▸ Figure understanding tasks
★ ★ ★

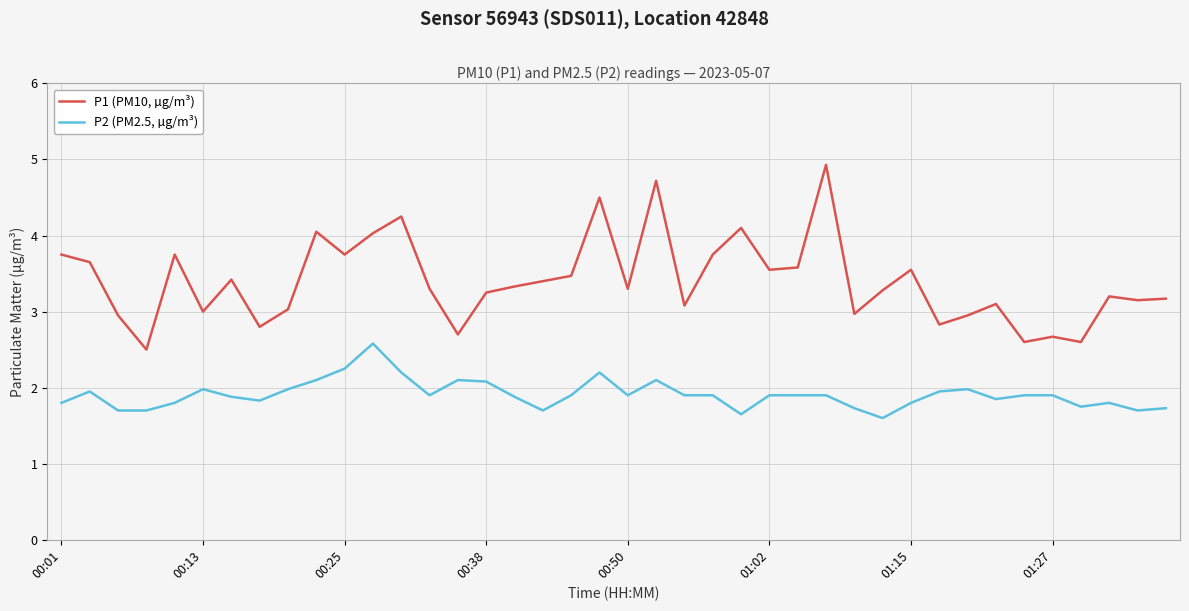

Which series has the widest spread of values?

P1 (PM10, µg/m³)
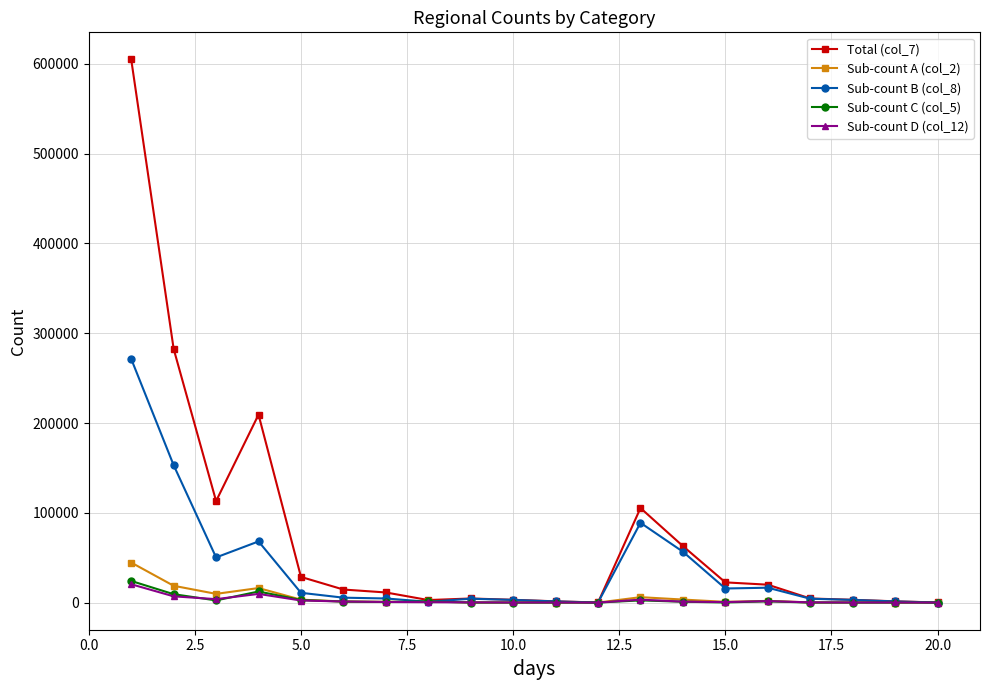

Which series has the largest range (max minus min)?

Total (col_7)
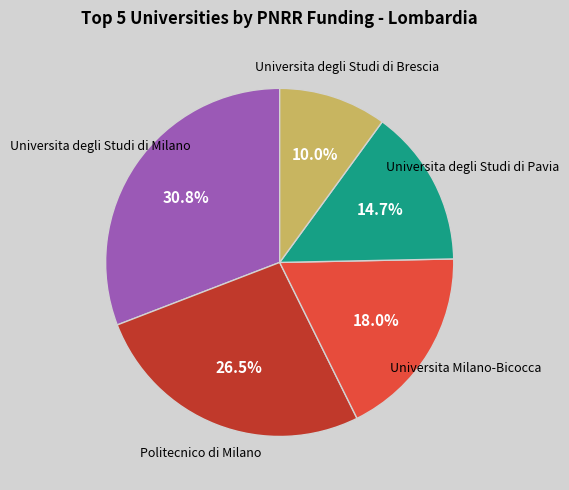

Is there any slice that represents more than half of the pie?

No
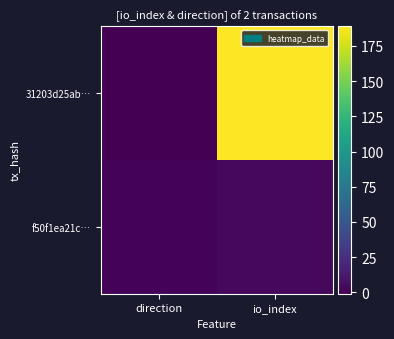

Which category has the lowest value across all series?

direction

★ ★ ★

▸ ASSIGNMENT
Can you write out every row above word for word, leaving out the pictures?

▸ ANSWER
Which series has the widest spread of values?

P1 (PM10, µg/m³)

Which series has the largest range (max minus min)?

Total (col_7)

Is there any slice that represents more than half of the pie?

No

Which category has the lowest value across all series?

direction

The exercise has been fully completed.